Interestingly, several VC firms like Sequoia Capital India and Norwest Venture Partners used this route but most global PE majors initially stayed away from such a move.
But this year, PE firms like General Atlantic, Carlyle Group and Blackstone have picked up shares in companies from open markets. General Atlantic acquired 3.7 per cent stake in IndusInd Bank Ltd, a private sector lender owned by the Hinduja Group, for around $90 million.
Carlyle’s buyout team, which had earlier invested in Housing Development Finance Corporation (HDFC) Ltd four years ago, also acquired 9 per cent stake in brokerage and financial services firm India Infoline.
Then again, Blackstone picked up 7.12 per cent stake in Monnet Ispat Ltd, one of India’s largest manufacturers of integrated coal-based sponge iron. Last year, the PE giant had also invested Rs 275 crore (around $60 million) in a subsidiary of Monnet Ispat that operates in the power generation space.

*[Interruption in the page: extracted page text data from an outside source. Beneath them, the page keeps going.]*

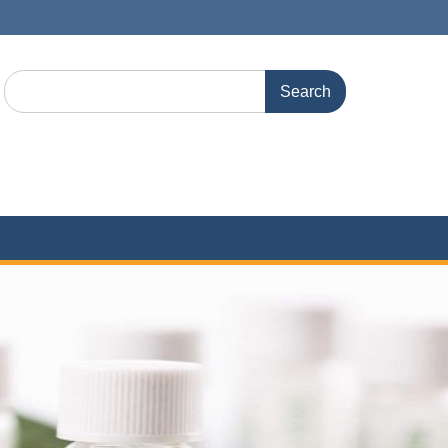
Search
for: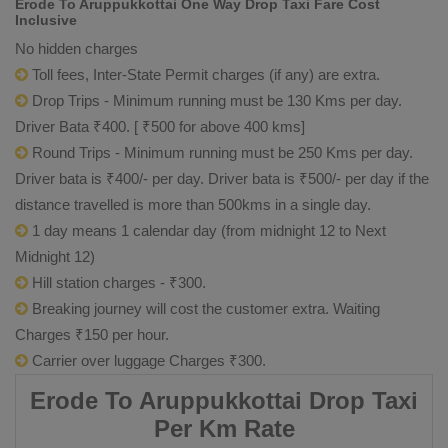
Erode To Aruppukkottai One Way Drop Taxi Fare Cost
Inclusive
No hidden charges
Toll fees, Inter-State Permit charges (if any) are extra.
Drop Trips - Minimum running must be 130 Kms per day.
Driver Bata ₹400. [ ₹500 for above 400 kms]
Round Trips - Minimum running must be 250 Kms per day.
Driver bata is ₹400/- per day. Driver bata is ₹500/- per day if the
distance travelled is more than 500kms in a single day.
1 day means 1 calendar day (from midnight 12 to Next
Midnight 12)
Hill station charges - ₹300.
Breaking journey will cost the customer extra. Waiting
Charges ₹150 per hour.
Carrier over luggage Charges ₹300.
Erode To Aruppukkottai Drop Taxi
Per Km Rate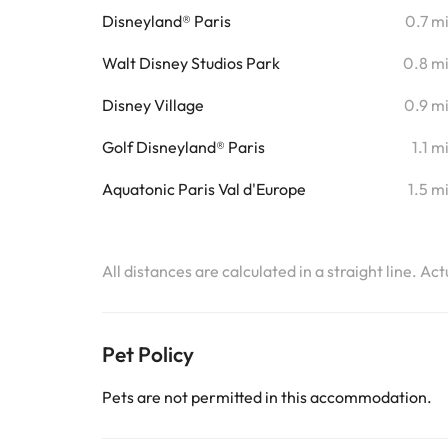
Disneyland® Paris
0.7 m
Walt Disney Studios Park
0.8 m
Disney Village
0.9 m
Golf Disneyland® Paris
1.1 m
Aquatonic Paris Val d'Europe
1.5 m
All distances are calculated in a straight line. Ac
Pet Policy
Pets are not permitted in this accommodation.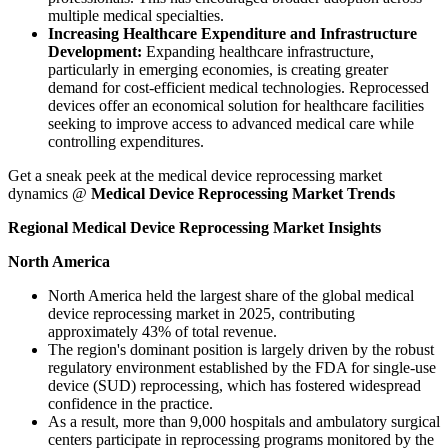
multiple medical specialties.
Increasing Healthcare Expenditure and Infrastructure
Development:
Expanding healthcare infrastructure,
particularly in emerging economies, is creating greater
demand for cost-efficient medical technologies. Reprocessed
devices offer an economical solution for healthcare facilities
seeking to improve access to advanced medical care while
controlling expenditures.
Get a sneak peek at the medical device reprocessing market
dynamics @
Medical Device Reprocessing Market Trends
Regional Medical Device Reprocessing Market Insights
North America
North America held the largest share of the global medical
device reprocessing market in 2025, contributing
approximately 43% of total revenue.
The region's dominant position is largely driven by the robust
regulatory environment established by the FDA for single-use
device (SUD) reprocessing, which has fostered widespread
confidence in the practice.
As a result, more than 9,000 hospitals and ambulatory surgical
centers participate in reprocessing programs monitored by the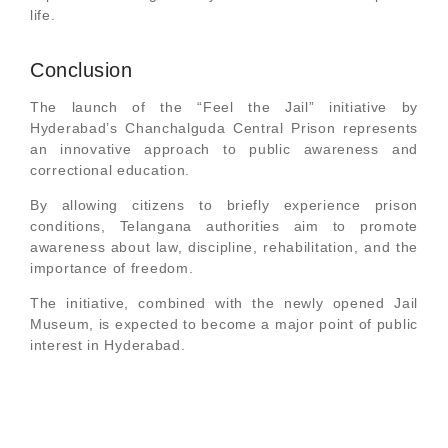
life.
Conclusion
The launch of the “Feel the Jail” initiative by
Hyderabad’s Chanchalguda Central Prison represents
an innovative approach to public awareness and
correctional education.
By allowing citizens to briefly experience prison
conditions, Telangana authorities aim to promote
awareness about law, discipline, rehabilitation, and the
importance of freedom.
The initiative, combined with the newly opened Jail
Museum, is expected to become a major point of public
interest in Hyderabad.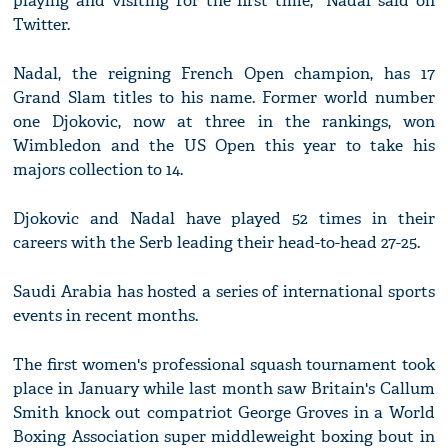
playing and visiting for the first time," Nadal said on
Twitter.
Nadal, the reigning French Open champion, has 17
Grand Slam titles to his name. Former world number
one Djokovic, now at three in the rankings, won
Wimbledon and the US Open this year to take his
majors collection to 14.
Djokovic and Nadal have played 52 times in their
careers with the Serb leading their head-to-head 27-25.
Saudi Arabia has hosted a series of international sports
events in recent months.
The first women's professional squash tournament took
place in January while last month saw Britain's Callum
Smith knock out compatriot George Groves in a World
Boxing Association super middleweight boxing bout in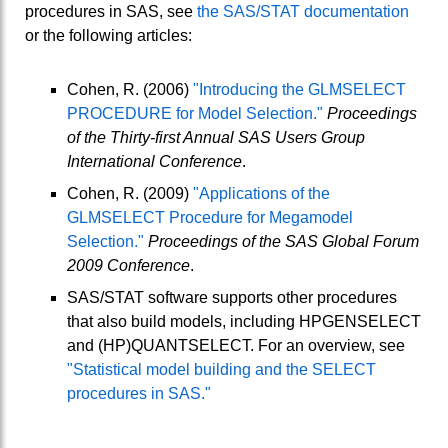
procedures in SAS, see
the SAS/STAT documentation
or the following articles:
Cohen, R. (2006)
"Introducing the GLMSELECT
PROCEDURE for Model Selection."
Proceedings
of the Thirty-first Annual SAS Users Group
International Conference
.
Cohen, R. (2009)
"Applications of the
GLMSELECT Procedure for Megamodel
Selection."
Proceedings of the SAS Global Forum
2009 Conference
.
SAS/STAT software supports other procedures
that also build models, including HPGENSELECT
and (HP)QUANTSELECT. For an overview, see
"Statistical model building and the SELECT
procedures in SAS."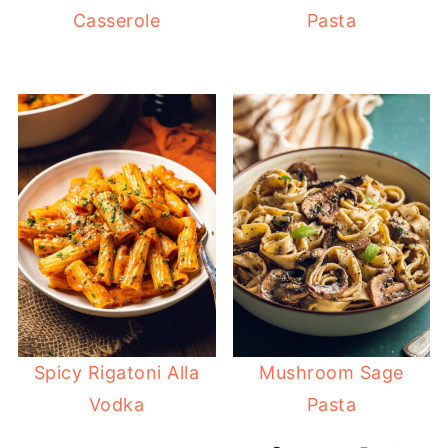
Casserole
Pasta
Spicy Rigatoni Alla
Mushroom Sage
Vodka
Pasta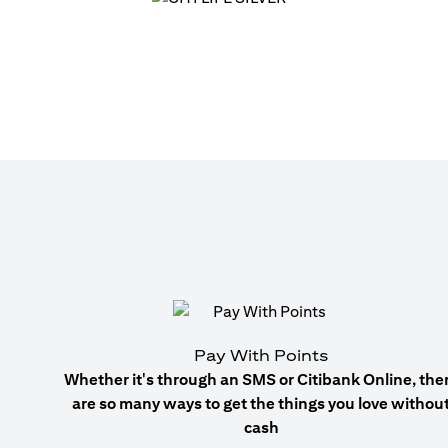
Pay With Points
Whether it's through an SMS or Citibank Online, the
are so many ways to get the things you love withou
cash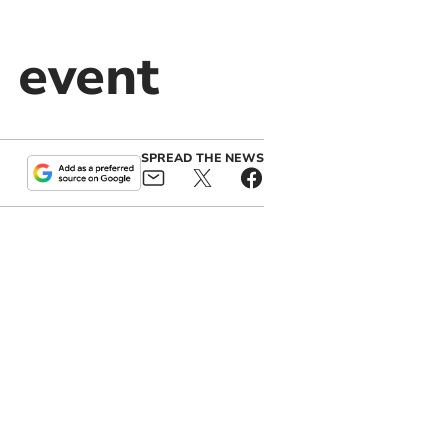
 event
SPREAD THE NEWS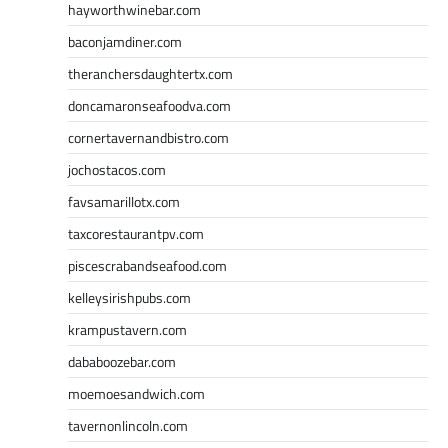
hayworthwinebar.com
baconjamdiner.com
theranchersdaughtertx.com
doncamaronseafoodva.com
cornertavernandbistro.com
jochostacos.com
favsamarillotx.com
taxcorestaurantpv.com
piscescrabandseafood.com
kelleysirishpubs.com
krampustavern.com
dababoozebar.com
moemoesandwich.com
tavernonlincoln.com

One investment advisor who did not want to be named said, “Such a strategy also reflects desperation on the part of some of these PE firms to get an exposure in a company which is not even looking to raise cash at current valuations.”
Infrastructure: Powering Through
Out of the 22 deals struck by these top PE firms, six involved the infrastructure sector and accounted for nearly a quarter of the deal value. Four of these deals, cumulating to $540 million, are in the power sector while others are in logistics and SEZ.
In fact, private equity firms have started getting comfortable about how returns can be achieved from the power sector. “These funds have explored the power space for the last two years, become comfortable with the regulatory environment and looked at several assets,” said KPMG’s Utamsingh, adding that these investments did not come from infrastructure-focused funds.
The real estate segment, especially mid-to-low-cost residential developers, also saw investments from PE players like Warburg Pincus, Carlyle and TPG Capital.